* [RECORDS SUPPLIED]
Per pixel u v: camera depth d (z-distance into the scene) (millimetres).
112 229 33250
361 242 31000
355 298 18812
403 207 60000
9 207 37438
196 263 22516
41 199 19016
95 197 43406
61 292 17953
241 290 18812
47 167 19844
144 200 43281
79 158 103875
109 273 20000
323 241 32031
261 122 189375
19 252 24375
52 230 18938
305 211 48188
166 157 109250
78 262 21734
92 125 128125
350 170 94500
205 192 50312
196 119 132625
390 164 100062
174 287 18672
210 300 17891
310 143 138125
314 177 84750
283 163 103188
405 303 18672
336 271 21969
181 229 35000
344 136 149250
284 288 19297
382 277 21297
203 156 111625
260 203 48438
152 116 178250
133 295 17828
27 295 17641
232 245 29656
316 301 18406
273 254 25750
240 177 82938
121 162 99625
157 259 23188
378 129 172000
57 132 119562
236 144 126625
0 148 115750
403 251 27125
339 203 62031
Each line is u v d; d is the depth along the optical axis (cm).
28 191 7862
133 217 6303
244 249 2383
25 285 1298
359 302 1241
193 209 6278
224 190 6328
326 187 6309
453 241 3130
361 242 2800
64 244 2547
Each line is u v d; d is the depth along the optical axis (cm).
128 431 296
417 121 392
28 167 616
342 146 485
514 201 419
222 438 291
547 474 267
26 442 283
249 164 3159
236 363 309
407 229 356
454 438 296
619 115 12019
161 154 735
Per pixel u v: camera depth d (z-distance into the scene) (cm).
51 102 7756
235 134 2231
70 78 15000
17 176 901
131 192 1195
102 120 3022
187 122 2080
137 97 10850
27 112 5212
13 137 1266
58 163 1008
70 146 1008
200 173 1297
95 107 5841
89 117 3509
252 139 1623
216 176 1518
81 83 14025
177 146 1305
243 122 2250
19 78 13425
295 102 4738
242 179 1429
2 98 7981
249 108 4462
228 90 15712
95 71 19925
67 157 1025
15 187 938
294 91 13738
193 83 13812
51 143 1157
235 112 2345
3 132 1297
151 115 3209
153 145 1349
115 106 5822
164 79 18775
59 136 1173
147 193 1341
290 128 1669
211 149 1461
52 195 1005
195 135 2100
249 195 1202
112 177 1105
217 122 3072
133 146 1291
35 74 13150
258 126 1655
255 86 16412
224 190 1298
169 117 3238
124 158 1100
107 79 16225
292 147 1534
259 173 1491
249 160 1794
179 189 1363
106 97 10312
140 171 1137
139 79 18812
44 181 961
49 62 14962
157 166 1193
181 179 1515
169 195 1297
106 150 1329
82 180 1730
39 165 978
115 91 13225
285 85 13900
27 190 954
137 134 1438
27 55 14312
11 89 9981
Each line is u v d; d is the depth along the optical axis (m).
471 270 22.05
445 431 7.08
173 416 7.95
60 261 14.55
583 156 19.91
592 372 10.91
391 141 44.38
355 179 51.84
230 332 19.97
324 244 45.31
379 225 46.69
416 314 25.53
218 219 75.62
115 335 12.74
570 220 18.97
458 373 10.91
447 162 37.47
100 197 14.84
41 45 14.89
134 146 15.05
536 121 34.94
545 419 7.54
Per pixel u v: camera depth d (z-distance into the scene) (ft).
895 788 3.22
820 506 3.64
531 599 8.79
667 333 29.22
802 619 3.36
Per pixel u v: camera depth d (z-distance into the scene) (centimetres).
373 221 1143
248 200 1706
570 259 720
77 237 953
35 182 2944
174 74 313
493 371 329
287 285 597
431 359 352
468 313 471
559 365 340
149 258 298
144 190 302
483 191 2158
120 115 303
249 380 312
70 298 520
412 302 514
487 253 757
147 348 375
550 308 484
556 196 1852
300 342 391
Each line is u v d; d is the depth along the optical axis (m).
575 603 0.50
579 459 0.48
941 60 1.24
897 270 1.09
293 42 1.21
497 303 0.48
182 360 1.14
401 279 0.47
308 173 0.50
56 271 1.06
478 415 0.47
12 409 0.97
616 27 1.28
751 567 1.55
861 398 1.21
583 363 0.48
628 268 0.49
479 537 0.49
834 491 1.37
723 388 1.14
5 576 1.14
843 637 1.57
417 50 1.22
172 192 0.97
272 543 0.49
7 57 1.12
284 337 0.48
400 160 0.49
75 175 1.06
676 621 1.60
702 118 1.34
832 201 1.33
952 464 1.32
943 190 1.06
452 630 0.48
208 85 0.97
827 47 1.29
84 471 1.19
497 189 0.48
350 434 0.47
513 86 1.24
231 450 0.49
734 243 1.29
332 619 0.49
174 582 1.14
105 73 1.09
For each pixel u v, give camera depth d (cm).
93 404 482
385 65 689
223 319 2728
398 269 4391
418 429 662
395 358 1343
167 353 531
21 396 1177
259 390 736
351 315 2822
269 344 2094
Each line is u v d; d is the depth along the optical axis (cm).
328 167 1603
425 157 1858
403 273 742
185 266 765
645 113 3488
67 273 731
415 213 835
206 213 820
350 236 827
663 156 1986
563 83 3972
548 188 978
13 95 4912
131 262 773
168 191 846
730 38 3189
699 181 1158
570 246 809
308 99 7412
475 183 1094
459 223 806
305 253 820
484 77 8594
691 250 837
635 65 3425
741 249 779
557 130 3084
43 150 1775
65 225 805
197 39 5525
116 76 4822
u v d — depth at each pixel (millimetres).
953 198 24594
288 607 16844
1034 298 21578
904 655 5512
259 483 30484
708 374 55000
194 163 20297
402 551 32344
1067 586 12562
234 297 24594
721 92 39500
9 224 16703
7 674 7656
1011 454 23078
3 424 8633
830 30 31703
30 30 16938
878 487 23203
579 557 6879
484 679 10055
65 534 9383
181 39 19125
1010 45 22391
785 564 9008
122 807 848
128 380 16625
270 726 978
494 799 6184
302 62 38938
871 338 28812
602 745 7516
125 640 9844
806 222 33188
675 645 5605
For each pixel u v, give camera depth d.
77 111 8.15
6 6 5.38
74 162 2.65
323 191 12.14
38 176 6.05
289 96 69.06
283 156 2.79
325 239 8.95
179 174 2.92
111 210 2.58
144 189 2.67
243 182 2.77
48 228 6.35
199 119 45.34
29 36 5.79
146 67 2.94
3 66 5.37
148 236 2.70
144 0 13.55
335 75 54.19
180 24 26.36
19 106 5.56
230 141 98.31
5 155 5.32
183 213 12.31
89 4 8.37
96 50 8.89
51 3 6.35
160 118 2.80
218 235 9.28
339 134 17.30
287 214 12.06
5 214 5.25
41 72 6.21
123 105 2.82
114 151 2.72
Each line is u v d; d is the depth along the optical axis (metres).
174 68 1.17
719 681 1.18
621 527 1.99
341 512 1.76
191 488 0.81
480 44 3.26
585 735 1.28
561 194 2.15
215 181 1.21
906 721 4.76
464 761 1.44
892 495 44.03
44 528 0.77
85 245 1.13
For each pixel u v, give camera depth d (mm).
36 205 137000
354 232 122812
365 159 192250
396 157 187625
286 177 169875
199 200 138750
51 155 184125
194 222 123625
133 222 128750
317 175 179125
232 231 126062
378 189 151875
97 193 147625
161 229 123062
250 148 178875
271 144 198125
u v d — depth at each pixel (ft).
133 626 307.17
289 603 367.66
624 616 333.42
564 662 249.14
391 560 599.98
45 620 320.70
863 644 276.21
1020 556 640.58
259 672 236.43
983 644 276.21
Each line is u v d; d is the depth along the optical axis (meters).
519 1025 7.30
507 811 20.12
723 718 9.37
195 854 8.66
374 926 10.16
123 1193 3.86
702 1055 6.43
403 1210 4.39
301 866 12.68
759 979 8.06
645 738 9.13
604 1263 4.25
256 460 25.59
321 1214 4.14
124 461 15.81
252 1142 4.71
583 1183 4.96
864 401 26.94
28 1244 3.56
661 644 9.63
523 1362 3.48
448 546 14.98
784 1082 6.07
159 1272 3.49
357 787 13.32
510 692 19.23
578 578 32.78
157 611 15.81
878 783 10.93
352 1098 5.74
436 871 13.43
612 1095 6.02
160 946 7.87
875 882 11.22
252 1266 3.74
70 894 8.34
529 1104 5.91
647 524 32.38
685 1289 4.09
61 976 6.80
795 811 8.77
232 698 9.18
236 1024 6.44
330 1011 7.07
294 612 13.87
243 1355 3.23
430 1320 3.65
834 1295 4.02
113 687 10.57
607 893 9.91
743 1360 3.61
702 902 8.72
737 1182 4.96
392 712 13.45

* [WHAT IS NEEDED] Your answer should be the lines above, from the line containing "41 45 14.89" up to and including the line containing "579 557 6879", reproduced exactly and with nothing else.

* [FINAL ANSWER]
41 45 14.89
134 146 15.05
536 121 34.94
545 419 7.54
Per pixel u v: camera depth d (z-distance into the scene) (ft).
895 788 3.22
820 506 3.64
531 599 8.79
667 333 29.22
802 619 3.36
Per pixel u v: camera depth d (z-distance into the scene) (centimetres).
373 221 1143
248 200 1706
570 259 720
77 237 953
35 182 2944
174 74 313
493 371 329
287 285 597
431 359 352
468 313 471
559 365 340
149 258 298
144 190 302
483 191 2158
120 115 303
249 380 312
70 298 520
412 302 514
487 253 757
147 348 375
550 308 484
556 196 1852
300 342 391
Each line is u v d; d is the depth along the optical axis (m).
575 603 0.50
579 459 0.48
941 60 1.24
897 270 1.09
293 42 1.21
497 303 0.48
182 360 1.14
401 279 0.47
308 173 0.50
56 271 1.06
478 415 0.47
12 409 0.97
616 27 1.28
751 567 1.55
861 398 1.21
583 363 0.48
628 268 0.49
479 537 0.49
834 491 1.37
723 388 1.14
5 576 1.14
843 637 1.57
417 50 1.22
172 192 0.97
272 543 0.49
7 57 1.12
284 337 0.48
400 160 0.49
75 175 1.06
676 621 1.60
702 118 1.34
832 201 1.33
952 464 1.32
943 190 1.06
452 630 0.48
208 85 0.97
827 47 1.29
84 471 1.19
497 189 0.48
350 434 0.47
513 86 1.24
231 450 0.49
734 243 1.29
332 619 0.49
174 582 1.14
105 73 1.09
For each pixel u v, give camera depth d (cm).
93 404 482
385 65 689
223 319 2728
398 269 4391
418 429 662
395 358 1343
167 353 531
21 396 1177
259 390 736
351 315 2822
269 344 2094
Each line is u v d; d is the depth along the optical axis (cm).
328 167 1603
425 157 1858
403 273 742
185 266 765
645 113 3488
67 273 731
415 213 835
206 213 820
350 236 827
663 156 1986
563 83 3972
548 188 978
13 95 4912
131 262 773
168 191 846
730 38 3189
699 181 1158
570 246 809
308 99 7412
475 183 1094
459 223 806
305 253 820
484 77 8594
691 250 837
635 65 3425
741 249 779
557 130 3084
43 150 1775
65 225 805
197 39 5525
116 76 4822
u v d — depth at each pixel (millimetres).
953 198 24594
288 607 16844
1034 298 21578
904 655 5512
259 483 30484
708 374 55000
194 163 20297
402 551 32344
1067 586 12562
234 297 24594
721 92 39500
9 224 16703
7 674 7656
1011 454 23078
3 424 8633
830 30 31703
30 30 16938
878 487 23203
579 557 6879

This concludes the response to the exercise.